Ello explica en gran medida la inamovilidad y las dificultades con que se tropieza cuando se tocan estos intereses en el Estado, particularmente, porque se trata de afrontar esquemas de poder abroquelados que no solo se constituyen en la máquina de impedir, sino que encima cuentan con apoyos políticos de grupos radicalizados que se basan en eslóganes que pueden sonar muy agradables al oído, como los intereses populares, la soberanía, la defensa contra el imperialismo, pero que solo falsean la realidad, que es mucho más compleja y que se manifiesta no solo en el presente y en el corto plazo, sino que mantiene y/o desemboca en condicionamientos hacia la economía en general, la viabilidad del país y realimentan un círculo vicioso.

Es decir, basta sembrar alguna mínima sombra sobre fuentes de trabajo dentro del Estado, pese a la inamovilidad, para que se activen de inmediato los mecanismos de autodefensa, por más delirante que resulten las especulaciones y se den seguridades de que nada de eso va a ocurrir, para que se eche a rodar la bola de nieve de la máquina de impedir, cosa de que no se toque de nada y las soluciones se busquen por otro lado, si quieren, pese a la contundencia de los argumentos de la inquietud.

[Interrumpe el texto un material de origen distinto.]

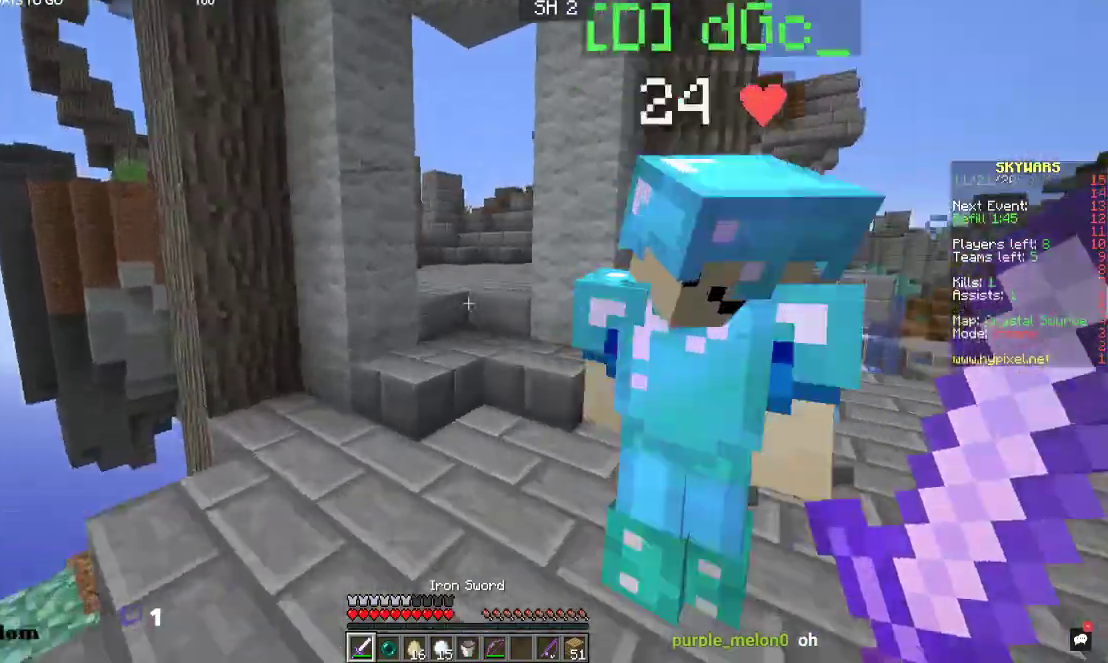
{"keys": [], "mouse": [], "events": [[400, "w", "up"]]}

Y ese “no me la llevan” de Mujica se da en todos los gobiernos, mucho más aún si no son de izquierda, por lo que de no contarse con un amplio consenso en el sistema político para compartir en el corto plazo los costos electorales difícilmente pueda llevarse a cabo algo más o menos significativo en el tema. Un claro ejemplo es el tema de la producción de portland de Ancap, que cuesta decenas de millones de dólares de pérdidas a los uruguayos y que no tiene salida, porque el ente no puede –y no debe– encarar una monstruosa inversión para ver qué pasa, si ya está condenado a que el costo de producción siempre va a ser superior al de los competidores privados, y solo seguiría sumando pérdidas.

Está de por medio el costo social evidente de dejar de producir, pero también el costo enorme de seguirlo haciendo, y así nos encontramos en medio de un pantano en el que el meollo del asunto hay que situarlo en que el Estado es un mal empresario, que no debería meterse a hacer las cosas que no debe, y lo que es peor, traslada sus costos y fracasos a todos, que debemos sacar plata de nuestros bolsillos para pagar los entuertos, que no son nada baratos.

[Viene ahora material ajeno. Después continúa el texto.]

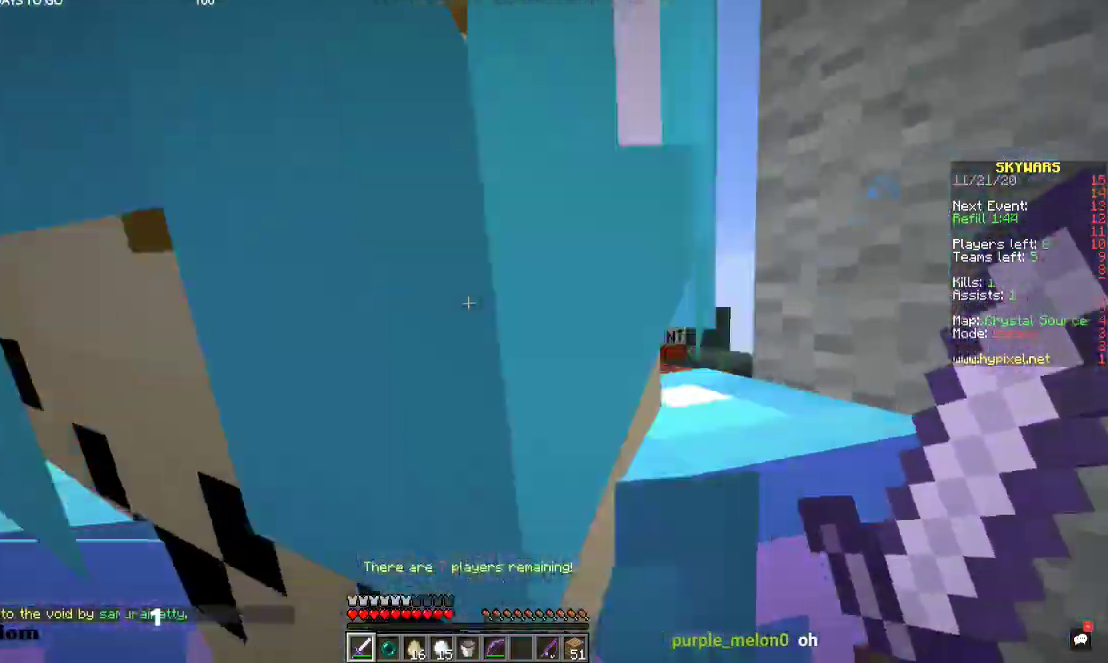
{"keys": ["w"], "mouse": [], "events": [[234, "d", "up"], [467, "w", "down"]]}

Y para esta problemática concreta, precisamente, como bien señala Steneri, el verdadero problema es el empleo que quedaría cesante. “Si es así llamemos las cosas por su nombre, busquemos medidas para preservar esas plazas laborales, cuyo costo anual es menor que las pérdidas directas e indirectas que ocasiona mantener esta actividad”, razona.
Pero hay que ver quien le pone el cascabel al gato, aunque todos sabemos que esta es la cruda realidad.